Deutsche Bank’s system of internal corporate governance provides the basis for the responsible management and control of the bank, with a focus on sustainable value creation.
Deutsche Bank’s shareholders are one of its key stakeholders. The bank wants to intensify the relationship with its shareholders and encourage strong shareholder participation at Annual General Meetings. Shareholders participate in decisions of material importance to the bank, including amendments to the Articles of Association, the appropriation of profit, the authorization to issue new shares and important structural changes. Deutsche Bank has only one class of shares, with each share carrying one vote.
The Management Board is responsible for managing the company, maintaining and enhancing the proper organization of Deutsche Bank Group as well as for exercising control. Its members represent the bank to the public. The Management Board is obliged to abide by the relevant laws and regulations.

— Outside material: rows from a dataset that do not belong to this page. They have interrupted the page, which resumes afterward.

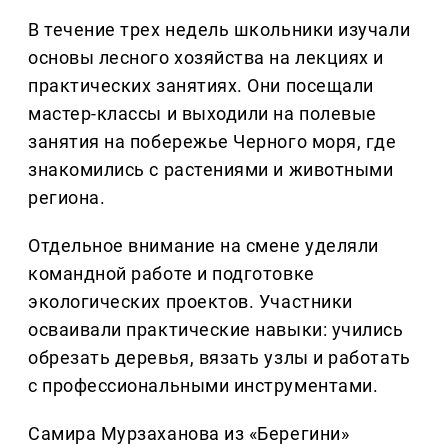
В течение трех недель школьники изучали
основы лесного хозяйства на лекциях и
практических занятиях. Они посещали
мастер-классы и выходили на полевые
занятия на побережье Черного моря, где
знакомились с растениями и животными
региона.
Отдельное внимание на смене уделяли
командной работе и подготовке
экологических проектов. Участники
осваивали практические навыки: учились
обрезать деревья, вязать узлы и работать
с профессиональными инструментами.
Самира Мурзаханова из «Берегини»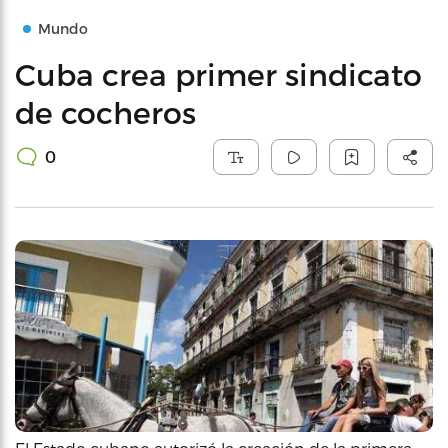
Mundo
Cuba crea primer sindicato
de cocheros
0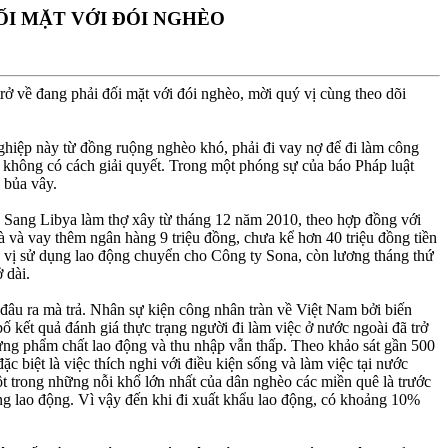
ỐI MẶT VỚI ÐÓI NGHÈO
ở về đang phải đối mặt với đói nghèo, mời quý vị cùng theo dõi
nghiệp này từ đồng ruộng nghèo khó, phải đi vay nợ để đi làm công
t không có cách giải quyết. Trong một phóng sự của báo Pháp luật
 bủa vây.
ang Libya làm thợ xây từ tháng 12 năm 2010, theo hợp đồng với
à và vay thêm ngân hàng 9 triệu đồng, chưa kể hơn 40 triệu đồng tiền
n vị sử dụng lao động chuyển cho Công ty Sona, còn lương tháng thứ
 dài.
 đâu ra mà trả. Nhân sự kiện công nhân tràn về Việt Nam bởi biến
 kết quả đánh giá thực trạng người đi làm việc ở nước ngoài đã trở
hưng phẩm chất lao động và thu nhập vẫn thấp. Theo khảo sát gần 500
 biệt là việc thích nghi với điều kiện sống và làm việc tại nước
ột trong những nỗi khổ lớn nhất của dân nghèo các miền quê là trước
ng lao động. Vì vậy đến khi đi xuất khẩu lao động, có khoảng 10%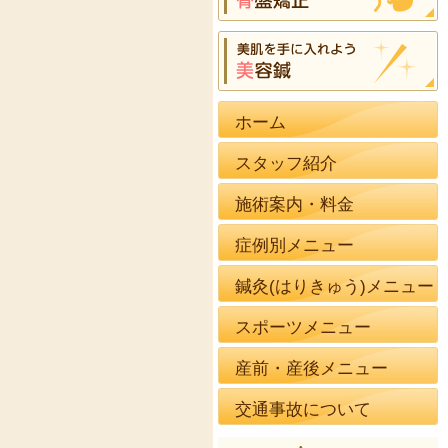
ホーム
スタッフ紹介
施術案内・料金
症例別メニュー
鍼灸(はりきゅう)メニュー
スポーツメニュー
産前・産後メニュー
交通事故について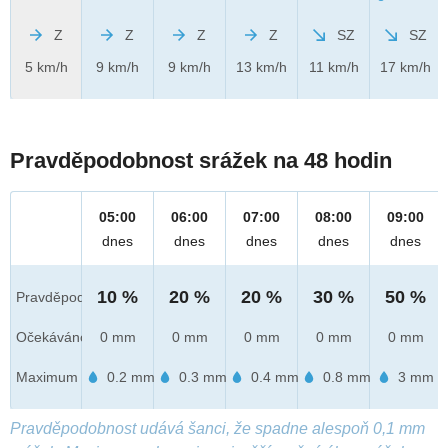
Z
Z
Z
Z
SZ
SZ
5 km/h
9 km/h
9 km/h
13 km/h
11 km/h
17 km/h
Pravděpodobnost srážek na 48 hodin
05:00
06:00
07:00
08:00
09:00
dnes
dnes
dnes
dnes
dnes
10 %
20 %
20 %
30 %
50 %
Pravděpod.
Očekáváno
0 mm
0 mm
0 mm
0 mm
0 mm
Maximum
0.2 mm
0.3 mm
0.4 mm
0.8 mm
3 mm
Pravděpodobnost udává šanci, že spadne alespoň 0,1 mm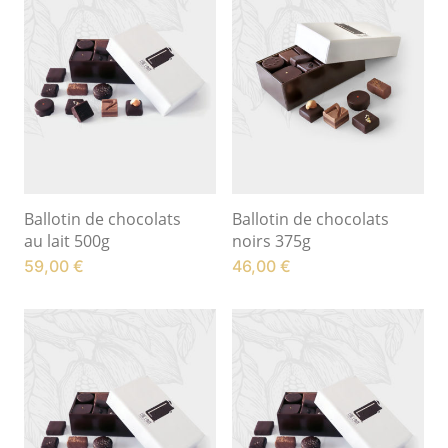
Ballotin de chocolats
Ballotin de chocolats
au lait 500g
noirs 375g
59,00
€
46,00
€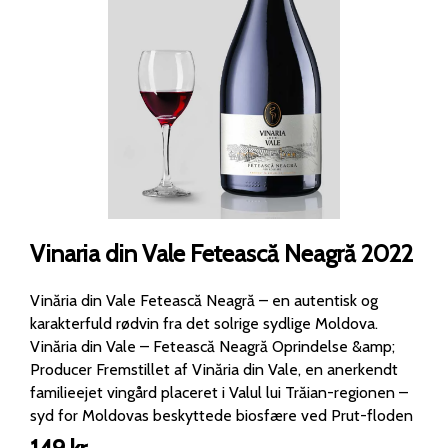
Vinaria din Vale Fetească Neagră 2022
Vinăria din Vale Fetească Neagră – en autentisk og
karakterfuld rødvin fra det solrige sydlige Moldova.
Vinăria din Vale – Fetească Neagră Oprindelse &amp;
Producer Fremstillet af Vinăria din Vale, en anerkendt
familieejet vingård placeret i Valul lui Trăian-regionen –
syd for Moldovas beskyttede biosfære ved Prut-floden
og Lake Beleu Druerne er 100 % Fetească Neagră, en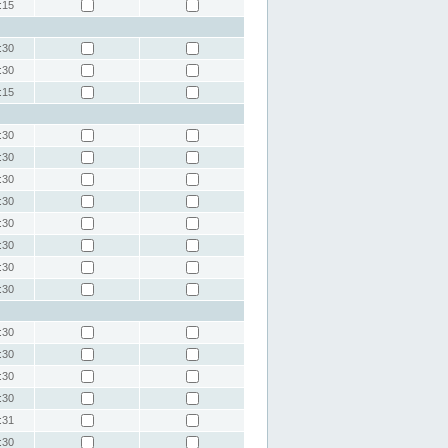
:15
:30
:30
:15
:30
:30
:30
:30
:30
:30
:30
:30
:30
:30
:30
:30
:31
:30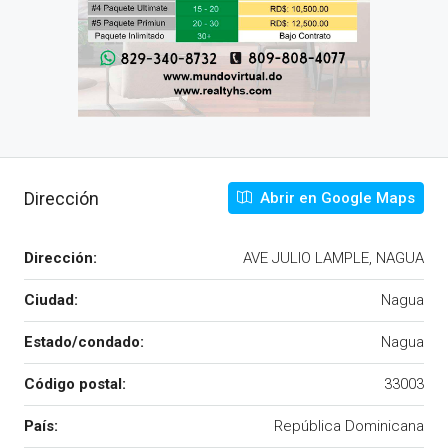
Dirección
Abrir en Google Maps
Dirección:
AVE JULIO LAMPLE, NAGUA
Ciudad:
Nagua
Estado/condado:
Nagua
Código postal:
33003
País:
República Dominicana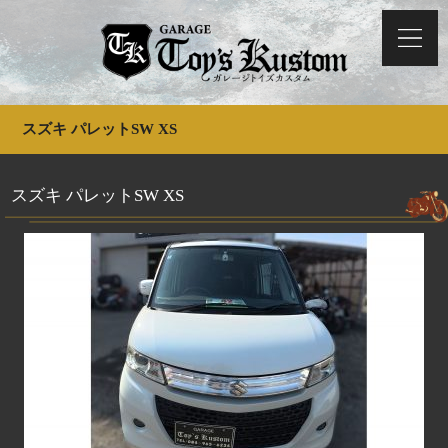
スズキ パレットSW XS
スズキ パレットSW XS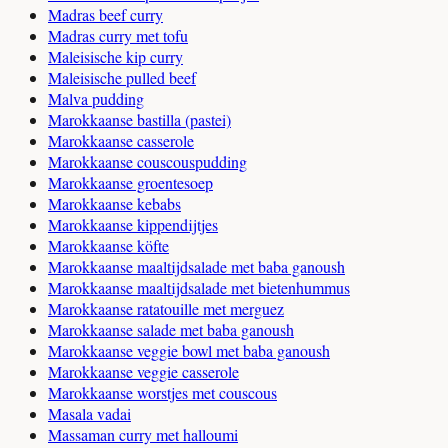
Madras beef curry
Madras curry met tofu
Maleisische kip curry
Maleisische pulled beef
Malva pudding
Marokkaanse bastilla (pastei)
Marokkaanse casserole
Marokkaanse couscouspudding
Marokkaanse groentesoep
Marokkaanse kebabs
Marokkaanse kippendijtjes
Marokkaanse köfte
Marokkaanse maaltijdsalade met baba ganoush
Marokkaanse maaltijdsalade met bietenhummus
Marokkaanse ratatouille met merguez
Marokkaanse salade met baba ganoush
Marokkaanse veggie bowl met baba ganoush
Marokkaanse veggie casserole
Marokkaanse worstjes met couscous
Masala vadai
Massaman curry met halloumi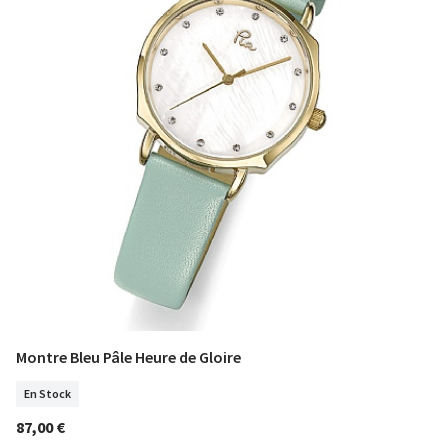
Montre Bleu Pâle Heure de Gloire
COMMANDER
En Stock
87,00 €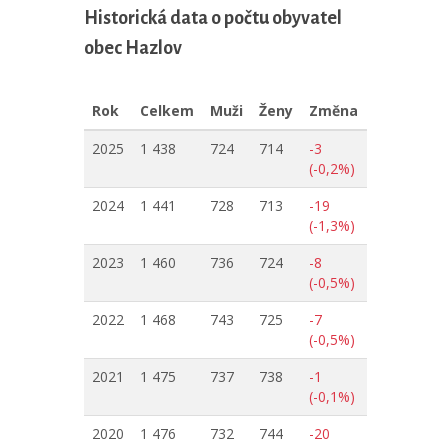
Historická data o počtu obyvatel
obec Hazlov
Rok
Celkem
Muži
Ženy
Změna
2025
1 438
724
714
-3
(-0,2%)
2024
1 441
728
713
-19
(-1,3%)
2023
1 460
736
724
-8
(-0,5%)
2022
1 468
743
725
-7
(-0,5%)
2021
1 475
737
738
-1
(-0,1%)
2020
1 476
732
744
-20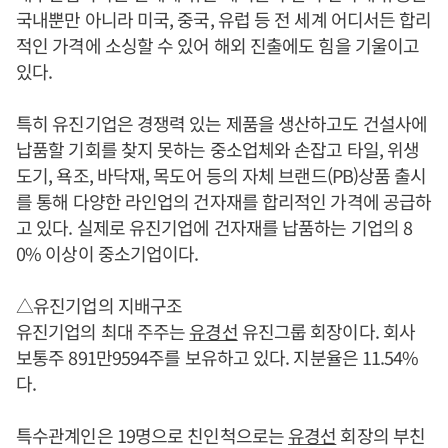
국내뿐만 아니라 미국, 중국, 유럽 등 전 세계 어디서든 합리
적인 가격에 소싱할 수 있어 해외 진출에도 힘을 기울이고
있다.
특히 유진기업은 경쟁력 있는 제품을 생산하고도 건설사에
납품할 기회를 찾지 못하는 중소업체와 손잡고 타일, 위생
도기, 욕조, 바닥재, 목도어 등의 자체 브랜드(PB)상품 출시
를 통해 다양한 라인업의 건자재를 합리적인 가격에 공급하
고 있다. 실제로 유진기업에 건자재를 납품하는 기업의 8
0% 이상이 중소기업이다.
△유진기업의 지배구조
유진기업의 최대 주주는
유경선
유진그룹 회장이다. 회사
보통주 891만9594주를 보유하고 있다. 지분율은 11.54%
다.
특수관계인은 19명으로 친인척으로는
유경선
회장의 부친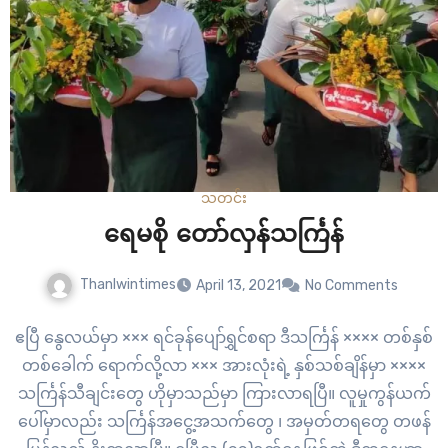
သတင်း
ရေမစို တော်လှန်သင်္ကြန်
Thanlwintimes
April 13, 2021
No Comments
ဧပြီ နွေလယ်မှာ ××× ရင်ခုန်ပျော်ရွှင်စရာ ဒီသင်္ကြန် ×××× တစ်နှစ်
တစ်ခေါက် ရောက်လို့လာ ××× အားလုံးရဲ့ နှစ်သစ်ချိန်မှာ ××××
သင်္ကြန်သီချင်းတွေ ဟိုမှာသည်မှာ ကြားလာရပြီ။ လူမှုကွန်ယက်
ပေါ်မှာလည်း သင်္ကြန်အငွေ့အသက်တွေ ၊ အမှတ်တရတွေ တဖန်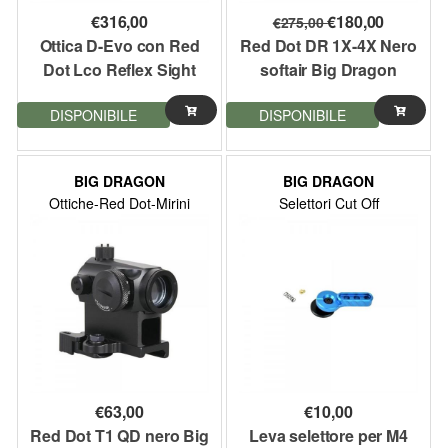
€
316,00
€
180,00
€
275,00
Ottica D-Evo con Red
Red Dot DR 1X-4X Nero
Dot Lco Reflex Sight
softair Big Dragon
nero Big Dragon
DISPONIBILE
DISPONIBILE
BIG DRAGON
BIG DRAGON
Ottiche-Red Dot-Mirini
Selettori Cut Off
€
63,00
€
10,00
Red Dot T1 QD nero Big
Leva selettore per M4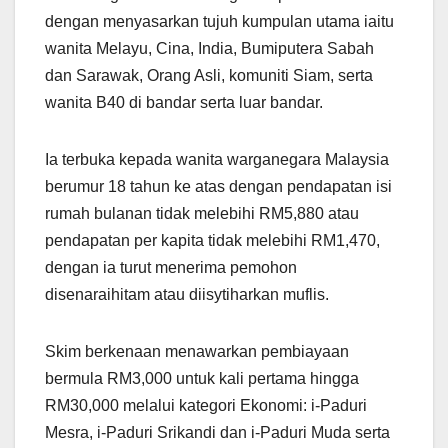
dengan menyasarkan tujuh kumpulan utama iaitu
wanita Melayu, Cina, India, Bumiputera Sabah
dan Sarawak, Orang Asli, komuniti Siam, serta
wanita B40 di bandar serta luar bandar.
Ia terbuka kepada wanita warganegara Malaysia
berumur 18 tahun ke atas dengan pendapatan isi
rumah bulanan tidak melebihi RM5,880 atau
pendapatan per kapita tidak melebihi RM1,470,
dengan ia turut menerima pemohon
disenaraihitam atau diisytiharkan muflis.
Skim berkenaan menawarkan pembiayaan
bermula RM3,000 untuk kali pertama hingga
RM30,000 melalui kategori Ekonomi: i-Paduri
Mesra, i-Paduri Srikandi dan i-Paduri Muda serta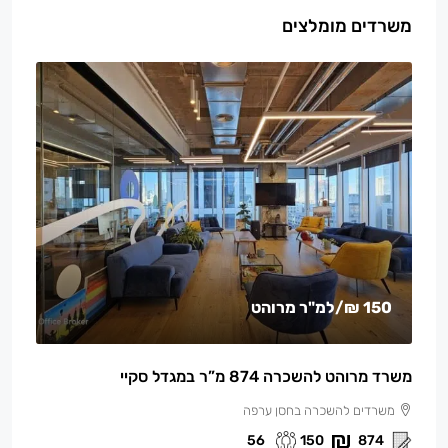
משרדים מומלצים
150 ₪
/למ"ר מרוהט
משרד מרוהט להשכרה 874 מ”ר במגדל סקיי
משרדים להשכרה בחסן ערפה
56
150
874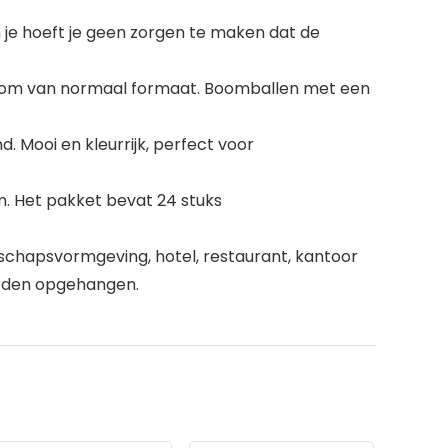
 je hoeft je geen zorgen te maken dat de
 boom van normaal formaat. Boomballen met een
 Mooi en kleurrijk, perfect voor
cm. Het pakket bevat 24 stuks
schapsvormgeving, hotel, restaurant, kantoor
worden opgehangen.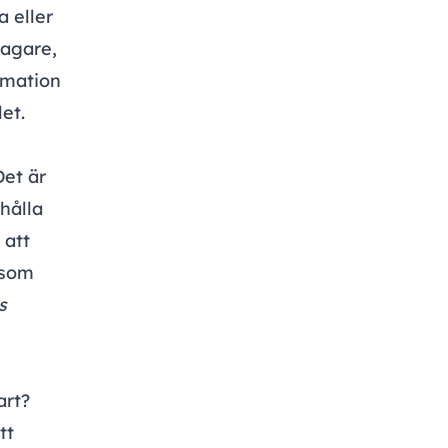
a eller
tagare,
rmation
et.
Det är
hålla
 att
 som
s
art?
tt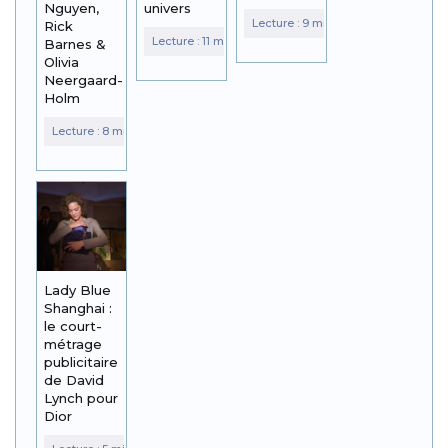
Nguyen,
univers
Rick
Barnes &
Olivia
Neergaard-
Holm
Lady Blue
Shanghai :
le court-
métrage
publicitaire
de David
Lynch pour
Dior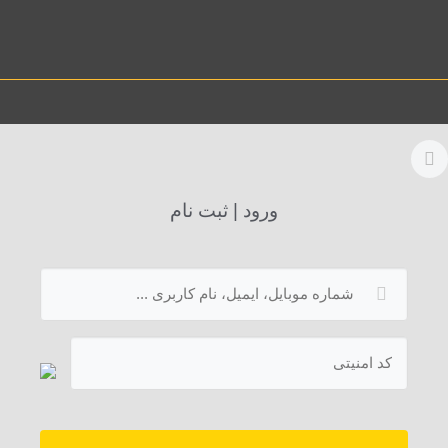
ورود | ثبت نام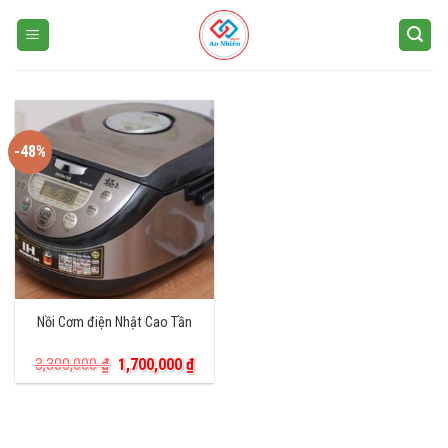
Skip
to
content
-48%
Nồi Cơm điện Nhật Cao Tần
Giá
Giá
3,300,000
₫
1,700,000
₫
gốc
hiện
là:
tại
3,300,000 ₫.
là:
1,700,000 ₫.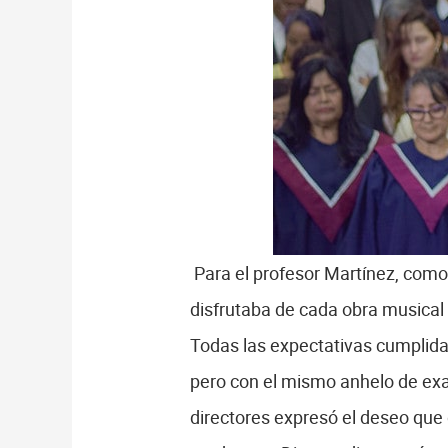
Para el profesor Martínez, como 
disfrutaba de cada obra musical 
Todas las expectativas cumplidas
pero con el mismo anhelo de exalt
directores expresó el deseo que 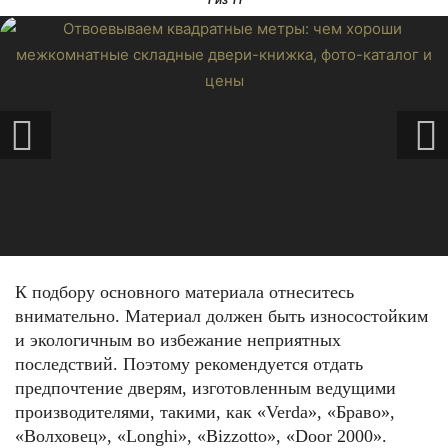
К подбору основного материала отнеситесь
внимательно. Материал должен быть износостойким
и экологичным во избежание неприятных
последствий. Поэтому рекомендуется отдать
предпочтение дверям, изготовленным ведущими
производителями, такими, как «Verda», «Браво»,
«Волховец», «Longhi», «Bizzotto», «Door 2000».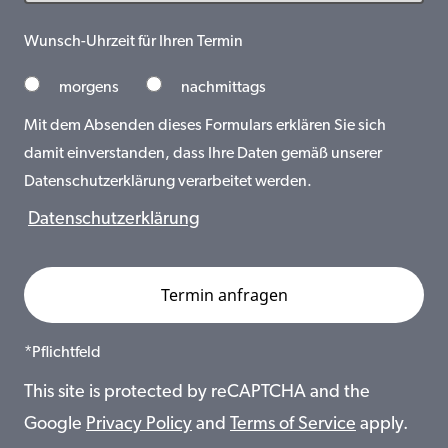
Wunsch-Uhrzeit für Ihren Termin
morgens
nachmittags
Mit dem Absenden dieses Formulars erklären Sie sich
damit einverstanden, dass Ihre Daten gemäß unserer
Datenschutzerklärung verarbeitet werden.
Datenschutzerklärung
*Pflichtfeld
This site is protected by reCAPTCHA and the
Google
Privacy Policy
and
Terms of Service
apply.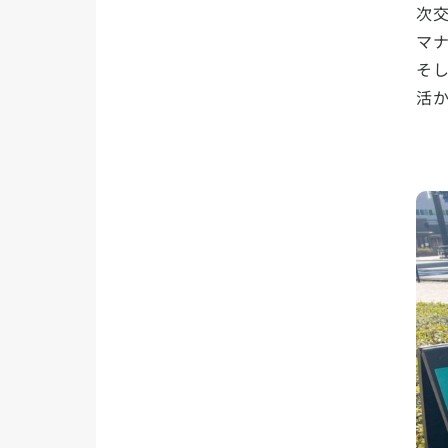
次
マ
そ
活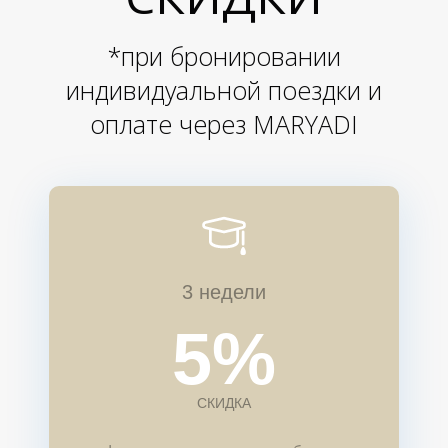
*при бронировании
индивидуальной поездки и
оплате через MARYADI
3 недели
5%
СКИДКА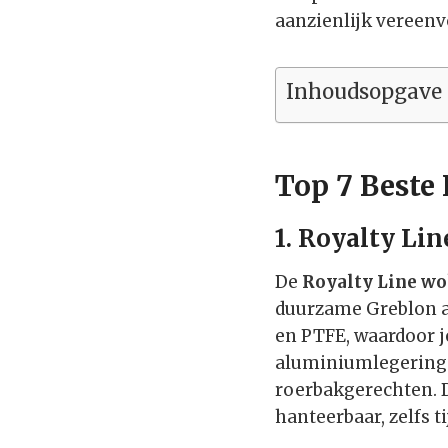
aanzienlijk vereenv
Inhoudsopgave
Top 7 Beste
1.
Royalty Li
De
Royalty Line w
duurzame Greblon a
en PTFE, waardoor 
aluminiumlegering z
roerbakgerechten. 
hanteerbaar, zelfs t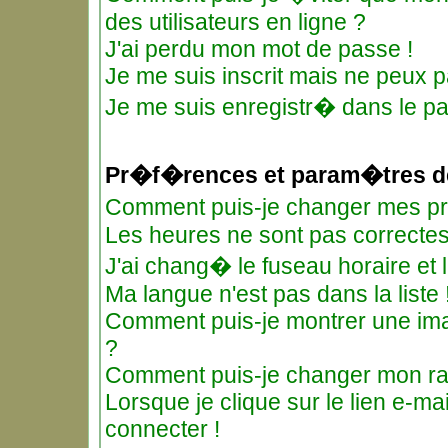
des utilisateurs en ligne ?
J'ai perdu mon mot de passe !
Je me suis inscrit mais ne peux 
Je me suis enregistr� dans le p
Pr�f�rences et param�tres de
Comment puis-je changer mes 
Les heures ne sont pas correctes
J'ai chang� le fuseau horaire et l
Ma langue n'est pas dans la liste 
Comment puis-je montrer une ima
?
Comment puis-je changer mon r
Lorsque je clique sur le lien e-m
connecter !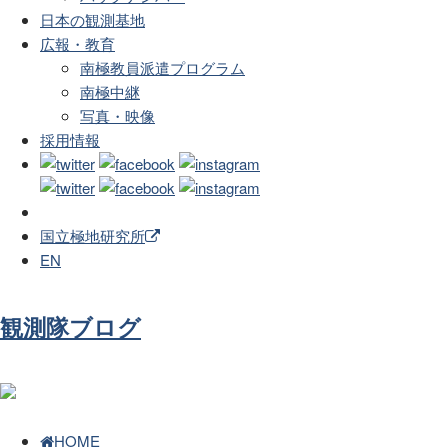
日本の観測基地
広報・教育
南極教員派遣プログラム
南極中継
写真・映像
採用情報
国立極地研究所
EN
観測隊ブログ
HOME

Since June 1, 2012, Jürgen Fitschen and Anshu Jain have been Co-Chairmen of the Management Board. The Co-Chairmen represent the Management Board, lead Management Board meetings, have a deciding vote in the event of a tie and jointly coordinate Management Board activities.
The Co-Chairmen lead the Group Executive Committee (GEC), comprising all members of the Management Board and selected senior managers. The GEC performs an advisory and coordinating role and prepares decisions for the Management Board.
The Management Board must perform core management functions. These include the strategic management, the proper organization of the Bank and the Group, certain key business decisions and the appointment of senior management.
The Supervisory Board oversees and advises the Management Board in its management of Deutsche Bank. Major decisions affecting the Bank require Supervisory Board approval. The Supervisory Board appoints the members of the Management Board and creates succession plans for the Management Board. It may specify more extensive information and reporting duties for the Management Board beyond what is required by law. The Supervisory Board reviews the efficiency of its work on a regular basis. In 2014, the Supervisory Board had seven committees: the Chairman’s Committee, Audit Committee, Risk Committee, Nomination Committee, Compensation Control Committee, Mediation Committee and Integrity Committee.
To carry out its tasks, the Supervisory Board takes care to ensure that it has a balanced composition of members and that they collectively possess the required knowledge, ability and expertise. In light of Deutsche Bank’s international activities, the Supervisory Board has an appropriate number of members with longstanding international experience. Furthermore, the Supervisory Board encourages diversity within the company, in particular when appointing members to the Management Board and making proposals for election to the Supervisory Board.